Andy wrapped Barry in the jacket and picked him up. The lava inside his glass body sloshed around as Andy carried him like a baby over to Clara’s bag, and dropped him inside.
“We delved too deep, and unearthed a demon in the depths of our greed,” Clara read. “We cannot get out. A shadow moves in the dark.”
Loose cables draped over his improvised cot, making it difficult for Andy to zip the rucksack back up. He rathelled the cables up, but they sprang back, fighting against him. It gave Andy flashbacks of setting up Christmas tree lights as a kid.
“We cannot get out…”
A blob of lava inside Barry’s container raced towards the top of the cylinder. As soon as it touched the metal cap, Barry burst to life. Cables shot up Andy’s arm like snakes. Andy jumped back, letting his rifle hang on its sling, drawing his 9mm pistol. He aimed it at the bag, but Clara caught the muzzle.
“What are you doing? I’ve got a lot of valuable stuff in there.”
“Barry’s attacking me.” Andy lurched away, and Barry came toppling out of the bag onto the floor, still attached. Andy stood on Barry’s metal torso and wrenched his arm free of the wires, but then they wormed around his boot, tying knots in his laces, grasping his ankle. “He’s a feisty one.”

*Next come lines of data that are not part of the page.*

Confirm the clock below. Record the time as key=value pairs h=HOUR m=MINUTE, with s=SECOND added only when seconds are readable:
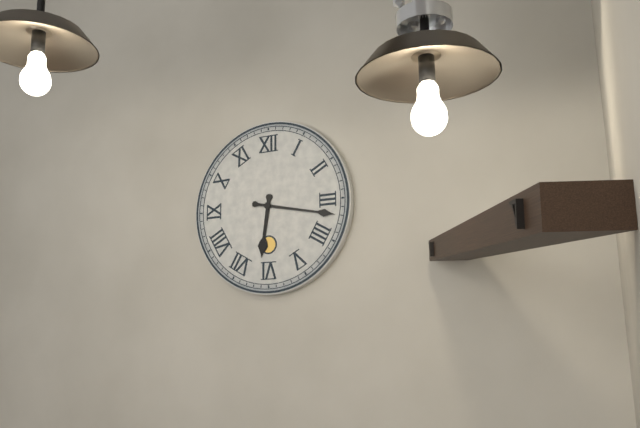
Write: h=6 m=17
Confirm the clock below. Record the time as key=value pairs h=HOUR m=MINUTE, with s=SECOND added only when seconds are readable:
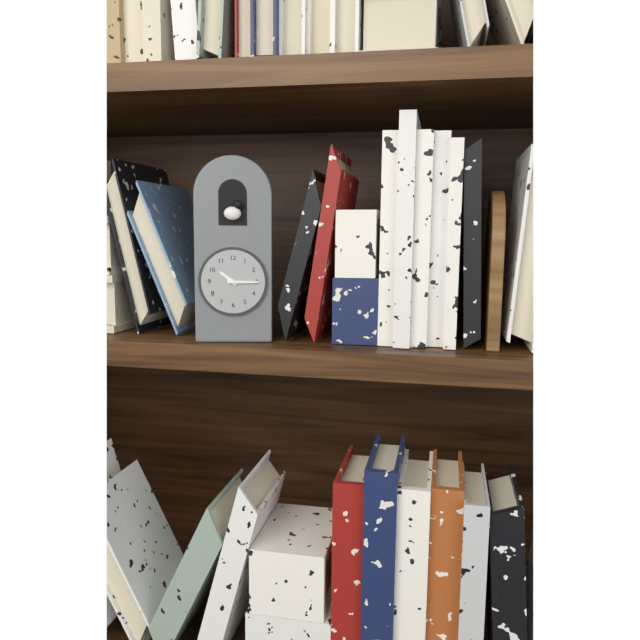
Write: h=10 m=15
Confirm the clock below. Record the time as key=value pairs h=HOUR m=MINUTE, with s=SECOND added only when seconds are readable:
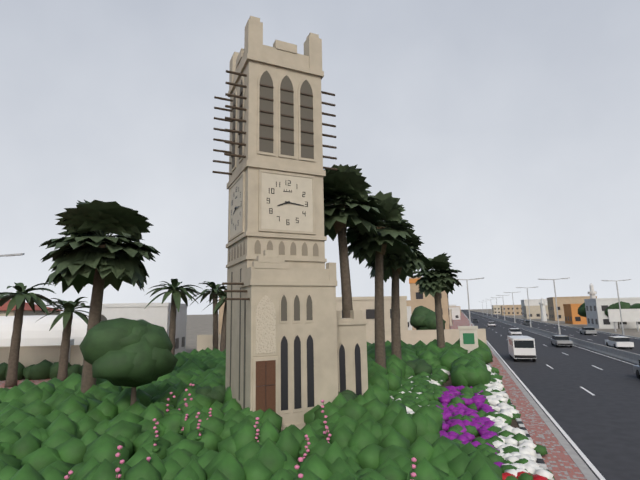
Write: h=8 m=16
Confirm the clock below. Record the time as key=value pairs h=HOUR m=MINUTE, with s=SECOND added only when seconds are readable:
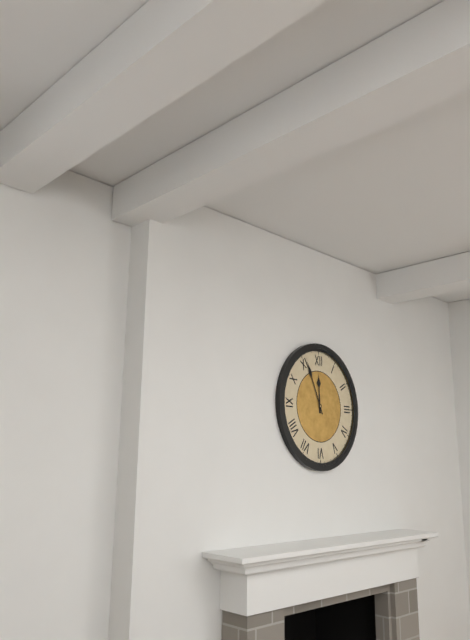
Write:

“Stop messing around, you’ll break it.”
“It’s not me! He’s alive!” Andy tried to kick the lava lamp off him, but Barry clung on.
A boom shook the walls. A metallic crashing echoed in the warehouse above them. Red light shone through the gaps in the window’s blinds, lighting the room in a warm glow as though a bonfire had been lit outside. Clara ran over to the window while Andy drew his combat knife and sliced through Barry’s wiry limbs. The lamp’s light flashed with each slice, his glass body vibrated like a shiver. Andy cut the last grappling wire and wrapped Barry in the jacket and dropped him into the rucksack, zipping it tightly
“Andy, we’ve got a problem.” Clara cocked her submachine gun and slung her rucksack over her shoulder. “They’re coming.”